三つ目は、昨年4月の消費税率引き上げによる消費者心理の萎縮がまだ残っている中で、深刻な暖冬により、冬物商戦と観光が打撃を受けたことだ。実質消費は前期比-0.8%(7-9月期同+0.4%)と極めて弱かった。グローバルな景気・マーケットの不透明感が強くなる中で、政策対応が遅れたことも、消費者心理を悪化させたと考えられる。

この暖冬などによる消費の下振れはあまりに大きく、実質GDP前期比寄与度は-0.5%となり、マイナス成長のすべてを説明できてしまう。1月以降は逆に冷え込みが強くなり、冬物商戦と観光は持ち直しているようだ。アベノミクスの成果としてのインバウンド消費は、訪日外国人のリピーターも増えており、いまのところ、人民元安の大きな影響はみられず、堅調さは維持されていると考える。

四つ目は、大幅な原油安による交易条件の改善が、GDPデフレーターを引き続き押し上げ、名目対比で実質成長率をテクニカルに下押してしまっていることだ。GDPデフレーターは前期比+0.1%(7-9月期+0.3%)と、5四半期連続で上昇している。10-12月期は暖冬による消費の下押しがあまりに強く、名目GDPも前期比-0.3%(7-9月期同+0.6%)とマイナスになってしまった。

しかし、この暖冬と、消費税率引き上げの反動のあった2014年7-9月期のマイナスを除けば、アベノミクス開始後ほぼ一貫して拡大している。アベノミクスは、企業を刺激して、企業活動の回復の力を利用してデフレ完全脱却を目指すものであるので、まず必要なのはマイナスであった名目GDP成長率をプラスにして、企業が前を向いてリスクテイクができる経済環境を整えることが第一目標である。企業は、実質ではなく名目で活動しているので、企業収益が好調なのは名目GDPが強く拡大していることが理由だ。

雇用・所得環境は改善傾向

このようにいくつかの下押し圧力が重なった一方で、失業率の持続的な低下など、雇用・所得環境には明確な改善がみられる。一人当たりの平均賃金は労働需給のタイト化などを反映した臨時雇用の増加で伸び悩んでいるが、総賃金(雇用者の賃金の合計)はしっかり増加していることが確認された。

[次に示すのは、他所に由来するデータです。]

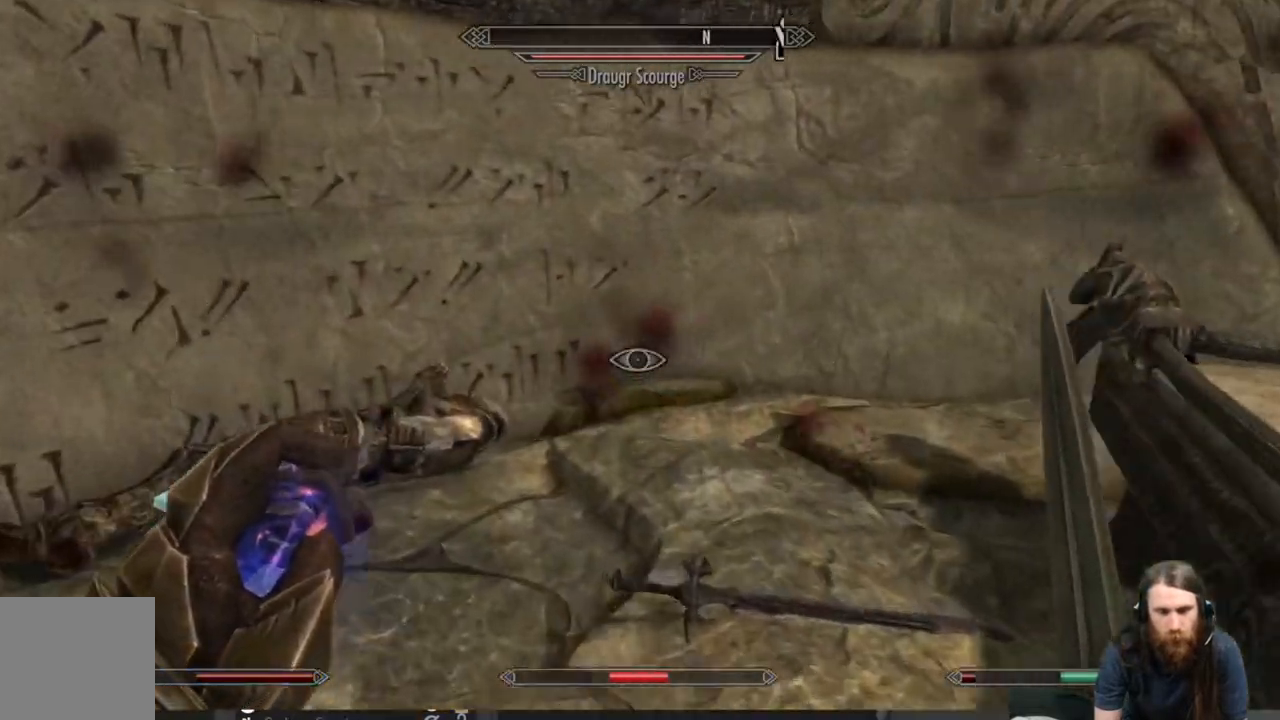
{"buttons": [], "left_stick": "down-left", "right_stick": "center", "events": [[33, "right_stick", "right"], [367, "left_stick", "down-left"], [500, "right_stick", "center"]]}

10-12月期の総賃金は前年同期比+1.8%(7-9月期同+1.7%)と強い伸びを見せている。アベノミクスの前には総賃金の伸び率はほぼ0%またはマイナスであったが、既に2%程度まで加速してきている。総賃金の伸び率の加速は物価の上昇の加速と消費税率引き上げの影響に消されてしまい、実質所得の増加の恩恵を家計は受けることができなかった。しかし、2016年は原油安やこれまでの円安の価格転嫁の一服により物価が伸び悩み、アベノミクス開始後はじめて、家計が実質所得の増加を実感できるようになると考えられる。

消費税率引き上げにより下押しを受けた2014年の弱い実質GDP成長率(0%)の後も、2015年は+0.4%と潜在成長率なみの水準にとどまってしまった。2016年は、1月以降の政策効果の発現、米国を中心とした先進国が堅調な回復を続けて新興国経済が減速した状態から脱していくこと、実質所得増加による消費の持ち直し、企業収益の拡大から雇用不足感を背景とした総賃金と設備投資の拡大への動き、閏年のテクニカルな押し上げ(1-3月期は前期比プラス成長に復するだろう)、そして2017年4月の消費税率引き上げ前の駆け込み需要などにより、実質GDP成長率は2015年よりは上昇すると見込まれる。

安倍首相は、2017年4月の消費税率引き上げまでに日本経済を確実にリフレイトするという決意と成長戦略の遂行を表明している。2016年の1%程度の実質成長率はアベノミクス成功のための必要条件であると考えられるが、リスクが高まって来ている。このままグローバルな景気・マーケットの不透明感が強い状態が続けば、2016年度の政府予算成立後、早急に景気対策がまとめられる可能性が高まってきたと考える。